A compter de samedi, le gouvernement Charest aura les coudées franches pour faire des déficits en toute légalité.

Au terme de longues heures de débats en Chambre, malgré le mécontentement tenace des partis d'opposition et grâce à son statut majoritaire, le gouvernement réussira donc à forcer l'adoption du projet de loi 40.

Après étude article par article et possibilité d'amendements de dernière minute, il devait devenir réalité durant la nuit de vendredi à samedi.

Ainsi, le Québec suspendra jusqu'en 2014 la loi qui l'oblige à équilibrer son budget annuel.

Québec prévoit afficher d'ici là plus de 11 milliards $ de déficits.

L'opposition combinée du Parti québécois et de l'Action démocratique aura donc échoué à tenter de forcer la main au gouvernement pour qu'il accompagne son projet de loi d'un plan détaillé des moyens privilégiés pour assurer le retour au déficit zéro.

Pressé d'en finir avec ce projet déposé en mai, le gouvernement avait annoncé jeudi que le temps des discussions avait assez duré et qu'il suspendrait les règles en vigueur dès le lendemain pour adopter immédiatement le projet de loi, que l'opposition le suive ou non.

Même si péquistes et adéquistes n'ont pas tardé à taxer le gouvernement d'autoritaire, arrogant et antidémocratique, le gouvernement est passé de la parole aux actes.

Vendredi matin, avant le début des travaux, le premier ministre Jean Charest a dit qu'il fallait agir dans ce dossier «dans les intérêts supérieurs du Québec», pour planifier le retour à l'équilibre budgétaire, lors d'un bref point de presse.

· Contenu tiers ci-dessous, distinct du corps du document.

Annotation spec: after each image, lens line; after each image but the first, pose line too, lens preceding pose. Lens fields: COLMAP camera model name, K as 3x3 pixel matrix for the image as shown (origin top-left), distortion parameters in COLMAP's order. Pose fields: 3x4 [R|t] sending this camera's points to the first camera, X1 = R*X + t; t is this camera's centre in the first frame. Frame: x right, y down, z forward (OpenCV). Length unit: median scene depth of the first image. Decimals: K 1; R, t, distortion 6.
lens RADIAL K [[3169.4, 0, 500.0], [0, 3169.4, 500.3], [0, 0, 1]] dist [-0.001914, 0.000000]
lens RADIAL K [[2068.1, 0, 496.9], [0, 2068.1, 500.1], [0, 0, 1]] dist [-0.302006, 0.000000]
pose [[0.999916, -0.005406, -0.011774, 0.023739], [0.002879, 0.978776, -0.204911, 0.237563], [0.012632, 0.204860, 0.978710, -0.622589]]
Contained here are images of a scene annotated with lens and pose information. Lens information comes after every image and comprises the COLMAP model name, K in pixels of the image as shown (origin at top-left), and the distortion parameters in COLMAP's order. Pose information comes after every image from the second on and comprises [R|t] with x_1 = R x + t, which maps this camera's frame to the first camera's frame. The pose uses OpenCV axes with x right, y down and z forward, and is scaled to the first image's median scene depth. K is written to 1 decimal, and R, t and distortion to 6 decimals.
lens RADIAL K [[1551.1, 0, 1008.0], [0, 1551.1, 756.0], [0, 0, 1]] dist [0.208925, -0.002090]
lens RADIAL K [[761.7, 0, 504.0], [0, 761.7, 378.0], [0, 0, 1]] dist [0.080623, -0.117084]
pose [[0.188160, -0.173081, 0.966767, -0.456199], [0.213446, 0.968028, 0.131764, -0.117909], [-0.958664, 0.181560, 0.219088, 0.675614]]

Il a jugé que le gouvernement n'avait d'autre choix que celui d'imposer le bâillon, vu que, selon lui, l'opposition faisait obstruction systématiquement, «pendant plus de 50 heures» à ce projet de loi, depuis son dépôt en mai.

Pour sa part, en Chambre, la chef de l'opposition officielle, Pauline Marois, a dénoncé «le retour de l'arrogance libérale» et le refus du premier ministre de rendre publiques les balises du retour au déficit zéro.

L'opposition juge que rien ne justifiait un tel coup de force parlementaire, trois jours seulement après le début de la nouvelle session.

Normalement, la procédure de bâillon ne s'utilise qu'en dernier recours, en fin de session.

Aux yeux du ministre des Finances, Raymond Bachand, le projet de loi 40 était crucial pour deux raisons principales: compléter les états financiers de l'année en cours dès le début octobre et rassurer les grandes firmes de notation de crédit.

Vendredi, il a brandi la menace de hausses d'impôts et de coupes dans les services si le projet de loi n'était pas adopté.

Avec le projet de loi 48, qui porte sur l'adoption d'un code d'éthique pour les élus et de la nomination d'un commissaire à l'éthique, le projet de loi 40 était l'une des principales initiatives au menu des députés au cours de la présente session.